Review – Holmes and Watson


The 2018 Holmes and Watson is a masterclass in ill considered, poorly executed and misconstrued comedy that is remarkably far from funny.

Classic comedy partnerships has always been a part of modern cinema and Will Ferrell and John C. Reilly’s partnership films of Talladege Nights : The Ballad of Ricky Bobby (2006), and Step Brothers (2008) set them on the path to continuing this trend, with a further pairing in Anchorman 2 : The Legend Continues (2013)

So to their fourth joint movie out last year – Holmes and Watson. The film sets the two as the famous detective (Ferrell as Sherlock Holmes) and his partner Dr John Watson (Reilly). The film was both written and directed by Etan Cohen, who previously directed Ferrell in the 2015Get Hard , and was produced by Adam McKay (Anchorman, The Big Short, Vice)

In the film we find Holmes and Watson, attempting to solve a murder that has taken place in Buckingham Palace, with a message from Professor James Moriarty (Ralph Fiennes). Should they fail to solve this challenge, Holmes’ nemesis will kill Queen Victoria in a few days time.


Given the comedic background of the two stars then, it is remarkable just how bad this film is. Genuinely remarkable.

The classic shtick of the two leads is ‘overly confident buffoons’ and that is exactly the plan that Cohen has cooked up for this film. Problem is that it doesn’t work.

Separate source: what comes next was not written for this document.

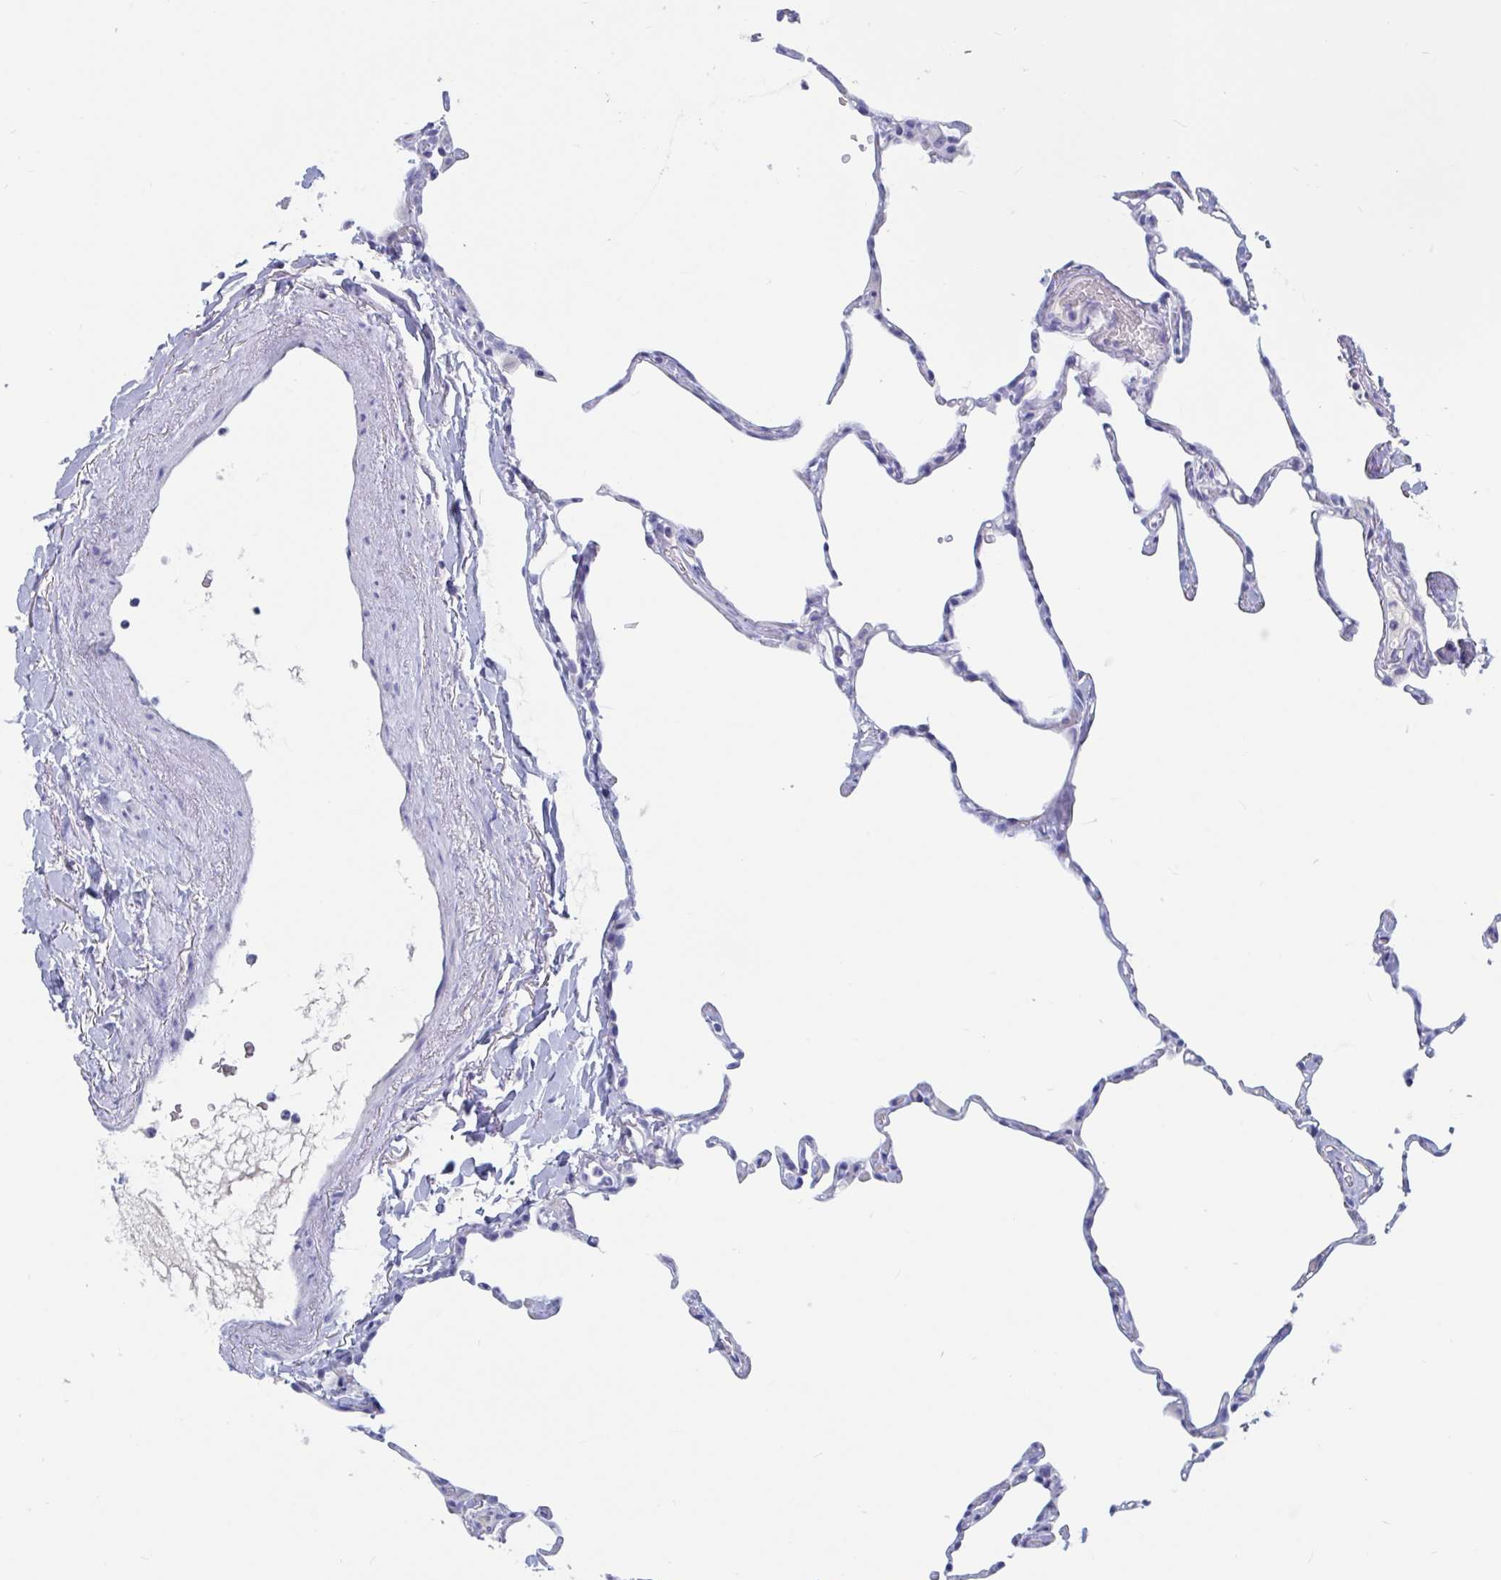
{"staining": {"intensity": "negative", "quantity": "none", "location": "none"}, "tissue": "lung", "cell_type": "Alveolar cells", "image_type": "normal", "snomed": [{"axis": "morphology", "description": "Normal tissue, NOS"}, {"axis": "topography", "description": "Lung"}], "caption": "An image of lung stained for a protein reveals no brown staining in alveolar cells.", "gene": "DPEP3", "patient": {"sex": "male", "age": 65}}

In part, I suspect that there is a jarring to trying that approach to the two characters of Holmes and Watson. That’s not to say that there isn’t humour or parody to be found in 221b Baker Street – Michael Caine and Ben Kingsley proved that there is in 1988’s Without a Clue, as did Gene Wilder in 1975’s The Adventures of Sherlock Holmes’ Smarter Brother. However Cohen’s offering lacks any such success.


The bar of what this film offers as humour in the film couldn’t be lower and plunders the lowest levels of slapstick, idiocy and sexual innuendo that I’ve seen in a long time. Plot wise, the film is a mess. The two main characters lack any of the charm that their previous shared roles have had, and worse when they’re dealing with such well known roles. It tries to take every chance to get a cheap laugh and ends up with no laughs at all (really – I didn’t laugh once).

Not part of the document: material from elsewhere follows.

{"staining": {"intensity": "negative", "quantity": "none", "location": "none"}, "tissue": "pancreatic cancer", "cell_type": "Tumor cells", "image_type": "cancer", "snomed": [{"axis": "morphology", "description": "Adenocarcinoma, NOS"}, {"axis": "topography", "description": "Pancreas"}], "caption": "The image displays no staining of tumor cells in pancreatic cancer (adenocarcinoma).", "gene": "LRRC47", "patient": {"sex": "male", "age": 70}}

In truth, you would think that having Ralph Fiennes as Professor Moriarty alone would be the basis for the start of a good film. However even this seems a completely wasted opportunity aside from all of the other pieces that were there. It’s like someone managed to take everything needed

The only reason that I’m writing this is to offer you, a chance to avoid 90 minutes of some of the worst cinema that I have ever seen.